Home

Opinión

Artículo

OPINIÓN

Guadalupe años sin cuenta

El asesinato de Guadalupe Salcedo –ejecutado de manera aleve como se demostraría años después– es la metáfora en la que podemos mirarnos hoy.

Daniel Coronell, Daniel Coronell
17 de septiembre de 2016

"Esta historia que contamos los invita pa´ que piensen que los tiempos del pasado se parecen al presente…”.

Todo empieza con la reconstrucción judicial del tiroteo en el que muere un exjefe guerrillero que había entregado las armas y se había reincorporado a la vida civil. Después de firmar la paz, Guadalupe Salcedo -antiguo comandante de las guerrillas liberales del llano- fue abatido en un operativo de las Fuerzas Armadas en el sur de Bogotá. La escena plantea dos hipótesis sobre la muerte del reinsertado: las Fuerzas Armadas declaran que fue “dado de baja” en una acción de legítima defensa porque Salcedo súbita e inexplicablemente abrió fuego contra la patrulla que se cruzó con el taxi que lo transportaba. El abogado de la parte civil sostiene, en cambio, que Guadalupe Salcedo fue acribillado a sangre fría mientras estaba desarmado y con las manos en alto.

La obra fue estrenada en 1975 por el Teatro La Candelaria y es considerada una pieza clásica de la dramaturgia colombiana.

Algunos de los que la concibieron ya han muerto. El enorme actor Pacho Martínez, quien encarnó al campesino tolimense Jerónimo Zambrano, el hombre que dejó su tierra buscando la paz en el llano y se encontró una violencia peor, falleció tranquilamente hace un año. Fernando Peñuela, convertido en cantor de joropos recios y magistral intérprete del cuatro gracias a la obra, nunca regresó de un ataque de tristeza.

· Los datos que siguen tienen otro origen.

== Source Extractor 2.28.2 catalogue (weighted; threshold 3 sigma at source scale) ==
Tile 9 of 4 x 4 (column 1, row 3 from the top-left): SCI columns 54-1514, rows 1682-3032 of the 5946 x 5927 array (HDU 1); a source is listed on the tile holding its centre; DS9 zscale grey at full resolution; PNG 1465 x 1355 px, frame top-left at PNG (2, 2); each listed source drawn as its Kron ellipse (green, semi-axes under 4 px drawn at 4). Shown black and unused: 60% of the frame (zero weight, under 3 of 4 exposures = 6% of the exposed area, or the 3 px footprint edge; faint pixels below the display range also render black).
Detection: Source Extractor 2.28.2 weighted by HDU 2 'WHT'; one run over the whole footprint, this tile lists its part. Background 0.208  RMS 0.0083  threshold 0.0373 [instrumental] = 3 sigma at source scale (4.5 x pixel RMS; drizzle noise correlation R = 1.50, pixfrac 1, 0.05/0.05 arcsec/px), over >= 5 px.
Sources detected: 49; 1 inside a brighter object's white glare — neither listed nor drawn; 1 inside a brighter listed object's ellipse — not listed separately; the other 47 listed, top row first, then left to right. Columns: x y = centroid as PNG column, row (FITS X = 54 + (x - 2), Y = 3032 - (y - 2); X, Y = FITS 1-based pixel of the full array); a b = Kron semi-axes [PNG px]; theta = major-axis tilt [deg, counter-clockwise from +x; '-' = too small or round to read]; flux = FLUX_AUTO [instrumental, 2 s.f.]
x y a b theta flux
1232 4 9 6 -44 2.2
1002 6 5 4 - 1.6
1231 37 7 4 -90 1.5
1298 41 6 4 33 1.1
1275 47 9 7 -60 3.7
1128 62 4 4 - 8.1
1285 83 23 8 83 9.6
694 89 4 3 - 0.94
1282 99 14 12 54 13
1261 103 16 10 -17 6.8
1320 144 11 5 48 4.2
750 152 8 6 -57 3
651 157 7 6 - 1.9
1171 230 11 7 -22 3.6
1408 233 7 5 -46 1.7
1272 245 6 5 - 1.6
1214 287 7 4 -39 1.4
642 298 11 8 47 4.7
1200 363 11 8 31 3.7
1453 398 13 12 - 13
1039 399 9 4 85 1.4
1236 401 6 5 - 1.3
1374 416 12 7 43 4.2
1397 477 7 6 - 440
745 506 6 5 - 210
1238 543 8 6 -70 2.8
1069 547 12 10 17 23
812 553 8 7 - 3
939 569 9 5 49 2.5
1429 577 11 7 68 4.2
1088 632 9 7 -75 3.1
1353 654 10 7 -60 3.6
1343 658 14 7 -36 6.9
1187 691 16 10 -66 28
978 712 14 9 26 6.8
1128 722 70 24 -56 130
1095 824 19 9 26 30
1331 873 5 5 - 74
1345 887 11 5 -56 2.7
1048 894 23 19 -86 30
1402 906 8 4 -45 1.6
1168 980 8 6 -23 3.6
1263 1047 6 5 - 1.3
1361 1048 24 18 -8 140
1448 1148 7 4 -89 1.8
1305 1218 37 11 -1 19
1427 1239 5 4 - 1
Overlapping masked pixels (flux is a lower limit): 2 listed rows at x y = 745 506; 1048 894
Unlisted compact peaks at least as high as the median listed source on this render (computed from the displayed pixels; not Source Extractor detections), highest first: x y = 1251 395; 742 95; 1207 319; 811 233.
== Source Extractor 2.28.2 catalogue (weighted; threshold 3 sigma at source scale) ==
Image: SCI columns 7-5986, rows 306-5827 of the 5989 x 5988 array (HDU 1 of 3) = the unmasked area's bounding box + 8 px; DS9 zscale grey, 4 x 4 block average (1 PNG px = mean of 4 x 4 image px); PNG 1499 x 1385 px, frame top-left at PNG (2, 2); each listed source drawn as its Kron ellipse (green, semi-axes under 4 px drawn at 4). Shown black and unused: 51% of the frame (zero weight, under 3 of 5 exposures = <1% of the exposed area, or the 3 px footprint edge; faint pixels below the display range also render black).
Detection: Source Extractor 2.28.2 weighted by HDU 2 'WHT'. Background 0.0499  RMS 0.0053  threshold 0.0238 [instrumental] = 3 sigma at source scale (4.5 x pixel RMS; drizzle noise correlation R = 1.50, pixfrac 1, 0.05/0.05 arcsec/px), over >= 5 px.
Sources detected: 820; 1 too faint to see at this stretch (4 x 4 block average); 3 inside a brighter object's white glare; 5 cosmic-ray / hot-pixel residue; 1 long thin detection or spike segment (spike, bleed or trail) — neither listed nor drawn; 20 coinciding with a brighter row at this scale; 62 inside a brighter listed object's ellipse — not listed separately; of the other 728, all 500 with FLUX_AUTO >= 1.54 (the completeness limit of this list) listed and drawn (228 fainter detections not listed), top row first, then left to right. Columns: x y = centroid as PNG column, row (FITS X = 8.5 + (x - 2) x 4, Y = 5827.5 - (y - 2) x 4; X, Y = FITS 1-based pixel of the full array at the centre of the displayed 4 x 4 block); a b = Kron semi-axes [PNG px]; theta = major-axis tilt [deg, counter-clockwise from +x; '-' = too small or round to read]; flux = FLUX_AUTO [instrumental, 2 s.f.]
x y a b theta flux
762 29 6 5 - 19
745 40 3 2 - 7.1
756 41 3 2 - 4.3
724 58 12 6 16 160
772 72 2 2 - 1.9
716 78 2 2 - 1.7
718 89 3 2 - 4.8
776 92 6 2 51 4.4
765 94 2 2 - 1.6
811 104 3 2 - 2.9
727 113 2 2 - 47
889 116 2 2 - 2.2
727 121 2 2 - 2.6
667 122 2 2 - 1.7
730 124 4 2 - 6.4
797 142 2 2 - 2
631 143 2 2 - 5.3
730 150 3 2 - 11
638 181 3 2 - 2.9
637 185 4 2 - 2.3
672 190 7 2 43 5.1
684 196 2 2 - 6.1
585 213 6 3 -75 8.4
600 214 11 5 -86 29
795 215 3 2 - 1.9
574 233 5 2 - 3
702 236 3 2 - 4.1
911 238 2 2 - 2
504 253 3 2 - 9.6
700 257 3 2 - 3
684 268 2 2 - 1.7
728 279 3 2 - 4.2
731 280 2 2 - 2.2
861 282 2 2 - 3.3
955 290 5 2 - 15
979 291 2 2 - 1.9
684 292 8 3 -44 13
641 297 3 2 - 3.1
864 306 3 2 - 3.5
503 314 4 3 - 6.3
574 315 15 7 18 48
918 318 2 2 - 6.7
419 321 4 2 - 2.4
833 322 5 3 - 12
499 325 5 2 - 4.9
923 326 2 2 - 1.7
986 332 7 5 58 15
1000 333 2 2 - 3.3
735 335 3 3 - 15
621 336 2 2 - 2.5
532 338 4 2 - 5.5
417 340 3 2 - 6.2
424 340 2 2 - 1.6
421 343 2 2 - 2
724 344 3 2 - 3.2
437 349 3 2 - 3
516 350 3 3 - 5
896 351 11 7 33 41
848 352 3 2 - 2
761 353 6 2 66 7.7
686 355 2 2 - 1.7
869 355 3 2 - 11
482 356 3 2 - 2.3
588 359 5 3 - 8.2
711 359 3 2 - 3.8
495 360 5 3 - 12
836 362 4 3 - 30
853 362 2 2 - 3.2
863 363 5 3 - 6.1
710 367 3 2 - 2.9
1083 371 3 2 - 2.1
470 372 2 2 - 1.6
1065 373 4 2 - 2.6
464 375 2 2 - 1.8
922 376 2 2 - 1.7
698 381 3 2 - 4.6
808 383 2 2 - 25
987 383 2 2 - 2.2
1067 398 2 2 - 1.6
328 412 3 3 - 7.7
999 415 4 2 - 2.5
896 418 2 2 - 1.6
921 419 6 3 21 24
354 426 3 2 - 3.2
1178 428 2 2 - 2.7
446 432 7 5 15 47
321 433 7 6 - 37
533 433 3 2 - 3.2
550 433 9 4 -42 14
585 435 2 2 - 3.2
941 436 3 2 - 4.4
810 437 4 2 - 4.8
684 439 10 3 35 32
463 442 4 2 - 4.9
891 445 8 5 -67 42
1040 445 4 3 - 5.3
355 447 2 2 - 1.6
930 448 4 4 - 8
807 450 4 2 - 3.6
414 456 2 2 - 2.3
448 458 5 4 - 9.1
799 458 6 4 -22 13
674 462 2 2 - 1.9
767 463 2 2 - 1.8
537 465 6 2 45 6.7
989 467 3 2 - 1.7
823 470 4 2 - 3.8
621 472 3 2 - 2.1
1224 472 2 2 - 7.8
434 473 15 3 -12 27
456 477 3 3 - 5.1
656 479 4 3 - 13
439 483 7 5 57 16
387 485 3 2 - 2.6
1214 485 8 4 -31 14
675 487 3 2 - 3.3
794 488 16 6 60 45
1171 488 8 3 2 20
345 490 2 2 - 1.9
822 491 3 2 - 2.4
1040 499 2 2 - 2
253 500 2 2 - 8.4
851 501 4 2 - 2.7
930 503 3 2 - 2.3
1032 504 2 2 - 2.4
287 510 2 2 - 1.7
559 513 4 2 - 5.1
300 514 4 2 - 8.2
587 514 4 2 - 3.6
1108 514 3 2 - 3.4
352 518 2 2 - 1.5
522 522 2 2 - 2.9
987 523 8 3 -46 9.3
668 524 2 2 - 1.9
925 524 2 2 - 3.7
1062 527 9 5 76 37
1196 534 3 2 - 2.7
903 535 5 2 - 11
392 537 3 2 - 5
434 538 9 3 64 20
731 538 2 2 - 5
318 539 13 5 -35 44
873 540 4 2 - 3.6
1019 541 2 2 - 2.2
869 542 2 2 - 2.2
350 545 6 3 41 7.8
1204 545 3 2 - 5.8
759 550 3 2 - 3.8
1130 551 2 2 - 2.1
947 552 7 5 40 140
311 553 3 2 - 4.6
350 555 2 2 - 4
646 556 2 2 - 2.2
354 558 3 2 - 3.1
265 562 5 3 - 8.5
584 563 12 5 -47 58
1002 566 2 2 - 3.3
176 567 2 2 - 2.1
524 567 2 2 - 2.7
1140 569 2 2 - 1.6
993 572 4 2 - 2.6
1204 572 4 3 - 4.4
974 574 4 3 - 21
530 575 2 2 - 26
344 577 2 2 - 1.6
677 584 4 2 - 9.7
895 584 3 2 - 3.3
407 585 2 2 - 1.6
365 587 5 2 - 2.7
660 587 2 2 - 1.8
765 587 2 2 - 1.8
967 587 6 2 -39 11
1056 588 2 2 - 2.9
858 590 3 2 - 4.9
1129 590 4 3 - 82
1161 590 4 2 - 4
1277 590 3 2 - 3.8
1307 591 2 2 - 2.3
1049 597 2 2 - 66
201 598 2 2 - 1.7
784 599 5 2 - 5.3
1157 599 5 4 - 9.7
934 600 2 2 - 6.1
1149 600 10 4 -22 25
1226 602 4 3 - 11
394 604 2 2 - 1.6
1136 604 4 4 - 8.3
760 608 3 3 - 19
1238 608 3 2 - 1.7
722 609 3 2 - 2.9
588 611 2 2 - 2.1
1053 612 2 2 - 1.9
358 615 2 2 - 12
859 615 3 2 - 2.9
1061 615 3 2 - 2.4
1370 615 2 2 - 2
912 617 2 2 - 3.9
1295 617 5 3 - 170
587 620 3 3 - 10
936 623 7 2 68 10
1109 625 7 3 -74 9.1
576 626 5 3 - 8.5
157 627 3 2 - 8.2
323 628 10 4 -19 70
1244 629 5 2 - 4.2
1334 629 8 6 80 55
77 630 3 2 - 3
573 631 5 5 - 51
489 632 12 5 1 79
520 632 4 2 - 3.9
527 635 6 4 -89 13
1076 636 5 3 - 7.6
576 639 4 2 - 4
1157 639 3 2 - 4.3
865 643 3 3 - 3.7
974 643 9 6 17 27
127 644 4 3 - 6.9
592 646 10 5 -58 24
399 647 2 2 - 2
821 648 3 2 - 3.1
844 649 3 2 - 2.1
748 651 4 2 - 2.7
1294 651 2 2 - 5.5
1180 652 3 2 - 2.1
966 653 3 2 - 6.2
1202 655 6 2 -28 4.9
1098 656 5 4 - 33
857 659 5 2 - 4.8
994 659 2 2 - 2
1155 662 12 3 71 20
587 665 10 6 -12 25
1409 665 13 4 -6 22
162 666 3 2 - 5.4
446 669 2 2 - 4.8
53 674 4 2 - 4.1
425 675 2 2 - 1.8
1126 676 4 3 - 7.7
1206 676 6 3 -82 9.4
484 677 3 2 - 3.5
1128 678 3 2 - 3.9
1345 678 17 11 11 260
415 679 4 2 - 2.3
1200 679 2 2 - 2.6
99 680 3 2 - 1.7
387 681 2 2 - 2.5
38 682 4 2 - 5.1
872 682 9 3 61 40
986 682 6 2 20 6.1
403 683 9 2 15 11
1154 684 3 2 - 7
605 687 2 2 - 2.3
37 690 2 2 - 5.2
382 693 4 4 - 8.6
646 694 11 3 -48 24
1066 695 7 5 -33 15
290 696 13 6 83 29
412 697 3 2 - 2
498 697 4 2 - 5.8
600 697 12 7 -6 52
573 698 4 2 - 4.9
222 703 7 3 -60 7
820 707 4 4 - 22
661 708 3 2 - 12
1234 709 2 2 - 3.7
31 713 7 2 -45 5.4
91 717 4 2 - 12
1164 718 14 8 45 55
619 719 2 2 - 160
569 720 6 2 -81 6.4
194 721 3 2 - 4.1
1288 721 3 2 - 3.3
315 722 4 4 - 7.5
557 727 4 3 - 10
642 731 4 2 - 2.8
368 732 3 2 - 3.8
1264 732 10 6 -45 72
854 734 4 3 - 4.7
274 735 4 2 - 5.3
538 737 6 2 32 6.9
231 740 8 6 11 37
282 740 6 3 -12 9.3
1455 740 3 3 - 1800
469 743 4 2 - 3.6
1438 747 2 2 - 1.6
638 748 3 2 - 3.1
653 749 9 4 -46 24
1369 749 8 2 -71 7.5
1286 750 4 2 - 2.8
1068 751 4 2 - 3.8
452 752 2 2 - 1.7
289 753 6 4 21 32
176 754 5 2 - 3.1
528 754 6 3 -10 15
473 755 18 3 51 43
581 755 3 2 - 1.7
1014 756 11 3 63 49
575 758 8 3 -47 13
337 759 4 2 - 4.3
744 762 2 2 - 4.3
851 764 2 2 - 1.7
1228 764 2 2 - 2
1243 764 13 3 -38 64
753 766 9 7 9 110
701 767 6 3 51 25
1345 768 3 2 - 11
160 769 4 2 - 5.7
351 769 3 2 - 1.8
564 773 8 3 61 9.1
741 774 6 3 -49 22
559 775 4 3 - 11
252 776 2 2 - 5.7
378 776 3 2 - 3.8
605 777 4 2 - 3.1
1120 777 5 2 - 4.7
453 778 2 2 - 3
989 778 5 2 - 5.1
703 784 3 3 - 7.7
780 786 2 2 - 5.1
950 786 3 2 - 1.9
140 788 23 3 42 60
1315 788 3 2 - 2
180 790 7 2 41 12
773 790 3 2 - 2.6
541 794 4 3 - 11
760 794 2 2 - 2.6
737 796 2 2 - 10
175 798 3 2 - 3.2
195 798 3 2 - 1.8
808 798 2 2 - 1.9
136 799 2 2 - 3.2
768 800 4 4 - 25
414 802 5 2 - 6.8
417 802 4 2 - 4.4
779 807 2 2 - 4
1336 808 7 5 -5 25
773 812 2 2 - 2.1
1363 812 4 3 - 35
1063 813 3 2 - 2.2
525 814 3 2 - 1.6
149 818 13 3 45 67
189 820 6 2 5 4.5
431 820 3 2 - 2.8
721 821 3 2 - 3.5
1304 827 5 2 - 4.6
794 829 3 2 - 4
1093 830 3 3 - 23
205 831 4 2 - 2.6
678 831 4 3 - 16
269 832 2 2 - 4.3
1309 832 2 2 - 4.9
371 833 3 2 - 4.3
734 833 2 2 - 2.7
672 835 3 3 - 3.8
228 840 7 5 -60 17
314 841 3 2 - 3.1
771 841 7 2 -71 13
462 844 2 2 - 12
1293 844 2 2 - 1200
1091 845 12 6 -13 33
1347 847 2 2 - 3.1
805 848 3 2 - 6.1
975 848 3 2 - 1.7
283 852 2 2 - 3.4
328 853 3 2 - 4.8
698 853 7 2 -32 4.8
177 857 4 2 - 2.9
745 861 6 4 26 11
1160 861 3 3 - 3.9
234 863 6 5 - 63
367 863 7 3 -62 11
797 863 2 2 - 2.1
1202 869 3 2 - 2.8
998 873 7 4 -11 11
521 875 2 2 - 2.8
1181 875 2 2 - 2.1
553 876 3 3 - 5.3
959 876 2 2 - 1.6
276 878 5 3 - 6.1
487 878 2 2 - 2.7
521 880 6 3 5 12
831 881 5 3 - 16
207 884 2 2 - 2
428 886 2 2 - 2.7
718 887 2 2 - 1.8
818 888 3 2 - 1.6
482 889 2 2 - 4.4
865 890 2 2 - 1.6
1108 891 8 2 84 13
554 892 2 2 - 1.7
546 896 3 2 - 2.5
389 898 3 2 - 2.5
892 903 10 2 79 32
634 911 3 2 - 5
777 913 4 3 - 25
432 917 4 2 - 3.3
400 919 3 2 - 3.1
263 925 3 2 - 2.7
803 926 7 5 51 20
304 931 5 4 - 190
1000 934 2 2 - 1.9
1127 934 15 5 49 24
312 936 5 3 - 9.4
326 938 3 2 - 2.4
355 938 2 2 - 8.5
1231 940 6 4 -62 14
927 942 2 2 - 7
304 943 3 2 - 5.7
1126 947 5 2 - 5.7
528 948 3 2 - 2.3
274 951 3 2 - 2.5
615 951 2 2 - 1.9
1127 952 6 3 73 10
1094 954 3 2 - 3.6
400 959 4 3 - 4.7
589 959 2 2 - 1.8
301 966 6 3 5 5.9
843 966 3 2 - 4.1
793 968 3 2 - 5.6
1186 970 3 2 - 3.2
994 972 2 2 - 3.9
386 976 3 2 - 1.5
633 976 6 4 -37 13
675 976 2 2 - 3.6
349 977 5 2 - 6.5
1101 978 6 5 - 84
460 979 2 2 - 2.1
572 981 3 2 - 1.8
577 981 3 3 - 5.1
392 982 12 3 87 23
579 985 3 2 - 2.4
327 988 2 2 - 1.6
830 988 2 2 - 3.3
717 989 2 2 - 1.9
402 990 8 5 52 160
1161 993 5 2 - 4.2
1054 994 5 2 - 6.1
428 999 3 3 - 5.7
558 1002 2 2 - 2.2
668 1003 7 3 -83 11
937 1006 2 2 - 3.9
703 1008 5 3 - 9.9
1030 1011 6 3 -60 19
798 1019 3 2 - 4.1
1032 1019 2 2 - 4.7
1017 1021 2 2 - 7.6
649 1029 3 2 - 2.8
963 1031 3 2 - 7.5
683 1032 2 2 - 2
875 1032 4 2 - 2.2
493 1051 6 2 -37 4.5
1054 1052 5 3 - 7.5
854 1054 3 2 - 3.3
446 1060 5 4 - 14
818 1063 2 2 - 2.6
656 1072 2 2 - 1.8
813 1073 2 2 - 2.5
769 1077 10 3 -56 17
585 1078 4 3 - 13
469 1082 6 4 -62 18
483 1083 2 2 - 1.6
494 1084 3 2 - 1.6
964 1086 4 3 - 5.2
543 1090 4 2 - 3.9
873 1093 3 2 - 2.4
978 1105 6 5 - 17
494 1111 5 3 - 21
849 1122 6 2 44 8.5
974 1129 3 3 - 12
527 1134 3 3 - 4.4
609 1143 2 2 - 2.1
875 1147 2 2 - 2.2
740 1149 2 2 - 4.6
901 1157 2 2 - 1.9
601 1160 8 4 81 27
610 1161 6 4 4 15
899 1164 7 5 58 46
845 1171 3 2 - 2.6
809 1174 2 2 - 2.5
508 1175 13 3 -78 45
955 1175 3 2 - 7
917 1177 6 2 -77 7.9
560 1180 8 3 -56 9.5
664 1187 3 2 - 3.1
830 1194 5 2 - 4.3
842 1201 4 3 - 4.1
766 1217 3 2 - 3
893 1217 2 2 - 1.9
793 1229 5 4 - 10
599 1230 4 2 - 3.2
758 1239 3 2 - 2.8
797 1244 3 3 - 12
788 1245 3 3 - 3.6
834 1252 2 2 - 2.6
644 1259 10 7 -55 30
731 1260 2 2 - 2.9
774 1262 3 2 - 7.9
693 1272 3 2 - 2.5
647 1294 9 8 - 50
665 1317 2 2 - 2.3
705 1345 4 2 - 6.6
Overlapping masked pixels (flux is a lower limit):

El maestro Santiago García, el director de esa laureada creación colectiva, no ha vuelto a trabajar. Su ingenio sin par navega en las lagunas de una memoria esquiva. De vez en cuando un chispazo genial deja ver que él sigue ahí, detrás de las paredes del olvido.

Otros de los actores-creadores están vivos y activos: Patricia Ariza, Fernando Mendoza, Policarpo Forero, César Badillo y Álvaro Rodríguez, para recordar solo a algunos.

Menciono este grupo de singular talento y su obra Guadalupe años sin cuenta porque quizás el mensaje que lograron no sea solo un mapa artístico de nuestro terrible pasado, sino también una guía –llena de clarividencia– para evitar lo que nos impediría construir un futuro diferente.

La Colombia de los cincuenta retratada en Guadalupe está dividida entre azules y rojos. Los liberales del llano se rebelan contra los abusos de los precursores del paramilitarismo llamados pájaros o chulavitas, aupados y financiados por el gobierno conservador de la época. Los que mueren en los dos bandos son los más pobres. Los miembros de las elites se odian pero siempre encuentran intereses comunes en su codicia política y económica. Defienden la guerra porque saben que quienes la sufren son otros.

Los rebeldes tampoco son un dechado de virtud. La obra deja ver la estela de víctimas representada por una mujer violada “por los liberales” o 100 soldados asesinados a mansalva en una emboscada a un planchón. “Hay que atacar de todas maneras, es la orden de los comandantes”.

La religión se convierte en arma para descalificar al discrepante, perseguir al diferente y justificar la barbarie como una forma de justicia divina. A nombre de la fe y de las buenas costumbres se estimula la continuidad de la violencia. En una de las memorables escenas, un angelical himno religioso se convierte en marcha militar marcada por el redoble del tambor.

La obra cuenta también, en su estilo, la historia del golpe militar contra Laureano Gómez, el ascenso de Rojas Pinilla y el inicio de un proceso de paz con las guerrillas del llano que termina con la entrega de armas por parte de los sublevados y la declaración de una amnistía para ellos otorgada por el gobierno.

Con un poco de esfuerzo ese podría haber sido el cierre de la llamada época de la violencia y el comienzo de un capítulo mejor en la historia de Colombia. Sin embargo, la pugnacidad política y la sed de venganza pudieron más que la decisión de paz.

El asesinato de Guadalupe Salcedo –ejecutado de manera aleve como se demostraría años después– es la metáfora en la que podemos mirarnos hoy.

Solo habrá paz si se garantiza la supervivencia de quienes dejen las armas. Ningún asesinato es bueno. Es responsabilidad de los colombianos hacer valer la decisión mayoritaria que tomarán en las urnas en unos pocos días.

En la misma medida, los antiguos guerrilleros deben prepararse para no ceder a provocaciones, ni retomar la violencia cuando sea asesinado uno de los suyos. La decisión del M-19 después del asesinato de Carlos Pizarro comprueba que la persistencia en la paz rinde sus frutos.